Unlabelled: BACKGROUND/STUDY CONTEXT: Vascular and myocardial activation can each increase blood pressure responses to stressors, but vascular responses are uniquely associated with negative affect, pernicious coping processes, and cardiovascular risk. These hemodynamic correlates of coping in response to acute stressors have not been well characterized in older adults.
Methods: Adults 65 to 97 years of age (N = 74) either engaged in written disclosure about a distressing event (acute stressor) or wrote objectively about a neutral topic (control). Blood pressure, impedance cardiography, and affect measures were assessed at baseline and in response to writing. Moderating effects of age on affect, blood pressure, and vascular and myocardial responses to the acute stressor were tested using multiple linear regression models.
Results: Follow-up tests of Age × Writing Group interactions indicated that the expected effects of written disclosure on systolic and diastolic blood pressure responses were diminished with increasing age. Regardless of age, compared with neutral writing, written disclosure increased negative affect and vascular responses, but not myocardial responses.

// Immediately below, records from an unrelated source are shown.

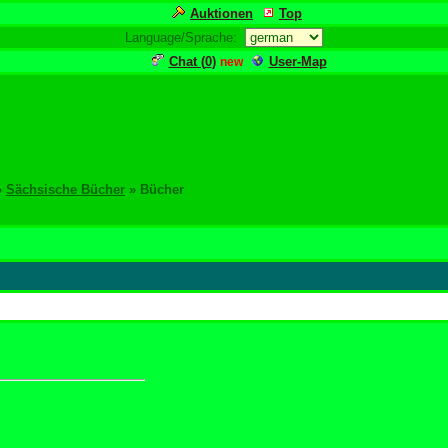
Auktionen
Top
Language/Sprache:
Chat (
0
)
User-Map
new
»
Sächsische Bücher
» Bücher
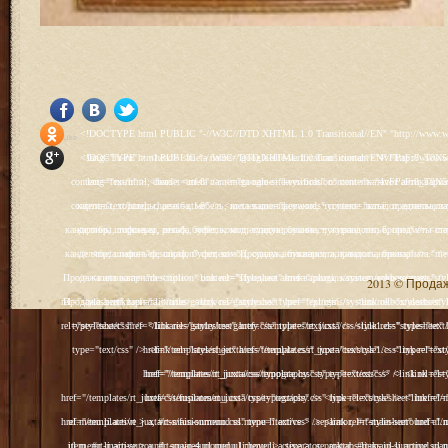
<!DOCTYPE html PUBLIC "-//W3C//DTD XHTML 1.0 Transitional//EN" "http://www.w3.org/TR/xhtml1/DTD/xhtml1-transitional.dtd"> <html xmlns="http://www.w3.org/1999/xhtml" xml:lang="ru-ru" lang="ru-ru" > <head> <meta name="google-site-verification" content="4vFPaFr8_T0N5uYcY4vh3M1DtIkbIJH6yDV7_NDqfJc" /> <base href="http://antik.1kzn.ru/" /> <meta http-equiv="content-type" content="text/html; charset=utf-8" /> <meta name="keywords" content="каталог антиквариат, часы продажа, старинные часы, напольные часы, настенные часы, каминные часы, мебель, старинные люстры, картины, торшеры, резьба, мебель, коллекционирование, чугунное литьё, предметы старины, реставрация, интерьер, модерн, классицизм, кресло, диван, мозаика, гарнитур, дуб, зеркало, светильник, канделябр, шифоньер, шкаф, буфет, комод, сундук, букинист, жирандоль, бронза" /> <meta name="rights" content="Продажа антиквариата http://antik.1kzn.ru" /> <meta name="author" content="Super User" /> <meta name="description" content="Продажа антиквариата, каталог антиквариата." /> <meta name="generator" content="Joomla! - Open Source Content Management" /> <title>Каталог антиквариата - Продажа антиквариата </title> <link rel="stylesheet" href="/plugins/system/rokbox/assets/styles/rokbox.css" type="text/css" /> <link rel="stylesheet" href="/libraries/gantry/css/grid-12.css" type="text/css" /> <link rel="stylesheet" href="/libraries/gantry/css/gantry.css" type="text/css" /> <link rel="stylesheet" href="/libraries/gantry/css/joomla.css" type="text/css" /> <link rel="stylesheet" href="/templates/rt_juxta/css/joomla.css" type="text/css" /> <link rel="stylesheet" href="/templates/rt_juxta/css/style1.css" type="text/css" /> <link rel="stylesheet" href="/templates/rt_juxta/css/demo-styles.css" type="text/css" /> <link rel="stylesheet" href="/templates/rt_juxta/css/template.css" type="text/css" /> <link rel="stylesheet" href="/templates/rt_juxta/css/template-firefox.css" type="text/css" /> <link rel="stylesheet" href="/templates/rt_juxta/css/typography.css" type="text/css" /> <link rel="stylesheet" href="/templates/rt_juxta/css/backgrounds.css" type="text/css" /> <link rel="stylesheet" href="/templates/rt_juxta/css/fusionmenu.css" type="text/css" /> <link rel="stylesheet" href="/modules/mod_roknewspager/themes/light/roknewspager.css" type="text/css" /> <style type="text/css"> #rt-main-surround ul.menu li.active > a, #rt-main-surround ul.menu li.active > .separator, #rt-main-surround ul.menu li.active > .item, #rt-main-surround .square4 ul.menu li:hover > a, #rt-main-surround .square4 ul.menu li:hover > .item, #rt-main-surround .square4 ul.menu li:hover > .separator, .roktabs-links ul li.active span, .menutop li:hover > .item, .menutop li.f-menuparent-itemfocus .item, .menutop li.active > .item {color:#660000;} a, .button, #rt-main-surround ul.menu a:hover, #rt-main-surround ul.menu .separator:hover, #rt-main-surround ul.menu .item:hover, .title1 .module-title .title, #rt-main .item_add:link, #rt-main .item_add:visited, #rt-main .simpleCart_empty:link, #rt-main .simpleCart_empty:visited, #rt-main .simpleCart_checkout:link, #rt-main .simpleCart_checkout:visited {color:#660000;} body #rt-logo {width:400px;height:200px;} </style> <script src="/media/system/js/mootools-core.js" type="text/javascript"></script> <script src="/media/system/js/core.js" type="text/javascript"></script> <script src="/media/system/js/caption.js" type="text/javascript"></script> <script src="/media/system/js/mootools-more.js" type="text/javascript"></script> <script src="/plugins/system/rokbox/as
Social Like
<!DOCTYPE html PUBLIC "-//W3C//DTD XHTML 1.0 Transitional//EN" "http://www.w3.org/TR/xhtml1/DTD/xhtml1-transitional.dtd"> <html xmlns="http://www.w3.org/1999/xhtml" xml:lang="ru-ru" lang="ru-ru" > <head> <meta name="google-site-verification" content="4vFPaFr8_T0N5uYcY4vh3M1DtIkbIJH6yDV7_NDqfJc" /> <base href="http://antik.1kzn.ru/" /> <meta http-equiv="content-type" content="text/html; charset=utf-8" /> <meta name="keywords" content="каталог антиквариат, часы продажа, старинные часы, напольные часы, настенные часы, каминные часы, мебель, старинные люстры, картины, торшеры, резьба, мебель, коллекционирование, чугунное литьё, предметы старины, реставрация, интерьер, модерн, классицизм, кресло, диван, мозаика, гарнитур, дуб, зеркало, светильник, канделябр, шифоньер, шкаф, буфет, комод, сундук, букинист, жирандоль, бронза" /> <meta name="rights" content="Продажа антиквариата http://antik.1kzn.ru" /> <meta name="author" content="Super User" /> <meta name="description" content="Продажа антиквариата, каталог антиквариата." /> <meta name="generator" content="Joomla! - Open Source Content Management" /> <title>Каталог антиквариата - Продажа антиквариата </title> <link rel="stylesheet" href="/plugins/system/rokbox/assets/styles/rokbox.css" type="text/css" /> <link rel="stylesheet" href="/libraries/gantry/css/grid-12.css" type="text/css" /> <link rel="stylesheet" href="/libraries/gantry/css/gantry.css" type="text/css" /> <link rel="stylesheet" href="/libraries/gantry/css/joomla.css" type="text/css" /> <link rel="stylesheet" href="/templates/rt_juxta/css/joomla.css" type="text/css" /> <link rel="stylesheet" href="/templates/rt_juxta/css/style1.css" type="text/css" /> <link rel="stylesheet" href="/templates/rt_juxta/css/demo-styles.css" type="text/css" /> <link rel="stylesheet" href="/templates/rt_juxta/css/template.css" type="text/css" /> <link rel="stylesheet" href="/templates/rt_juxta/css/template-firefox.css" type="text/css" /> <link rel="stylesheet" href="/templates/rt_juxta/css/typography.css" type="text/css" /> <link rel="stylesheet" href="/templates/rt_juxta/css/backgrounds.css" type="text/css" /> <link rel="stylesheet" href="/templates/rt_juxta/css/fusionmenu.css" type="text/css" /> <link rel="stylesheet" href="/modules/mod_roknewspager/themes/light/roknewspager.css" type="text/css" /> <style type="text/css"> #rt-main-surround ul.menu li.active > a, #rt-main-surround ul.menu li.active > .separator, #rt-main-surround ul.menu li.active > .item, #rt-main-surround .square4 ul.menu li:hover > a, #rt-main-surround .square4 ul.menu li:hover > .item, #rt-main-surround .square4 ul.menu li:hover > .separator, .roktabs-links ul li.active span, .menutop li:hover > .item, .menutop li.f-menuparent-itemfocus .item, .menutop li.active > .item {color:#660000;} a, .button, #rt-main-surround ul.menu a:hover, #rt-main-surround ul.menu .separator:hover, #rt-main-surround ul.menu .item:hover, .title1 .module-title .title, #rt-main .item_add:link, #rt-main .item_add:visited, #rt-main .simpleCart_empty:link, #rt-main .simpleCart_empty:visited, #rt-main .simpleCart_checkout:link, #rt-main .simpleCart_checkout:visited {color:#660000;} body #rt-logo {width:400px;height:200px;} </style> <script src="/media/system/js/mootools-core.js" type="text/javascript"></script> <script src="/media/system/js/core.js" type="text/javascript"></script> <script src="/media/system/js/caption.js" type="text/javascript"></script> <script src="/media/system/js/mootools-more.js" type="text/javascript"></script> <script src="/plugins/system/rokbox/as
2013 © Продажа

Conclusion: Blood pressure responses to an acute, emotionally evocative stressor were indistinguishable from blood pressure responses to a control condition among the eldest older adults in our sample. In contrast, characterizing the hemodynamic mechanisms of blood pressure responses revealed notable vascular effects of the acute, emotional stressor across a wide age range. Such characterization may be particularly useful for clarifying the psychophysiological pathways to older adults' cardiovascular health.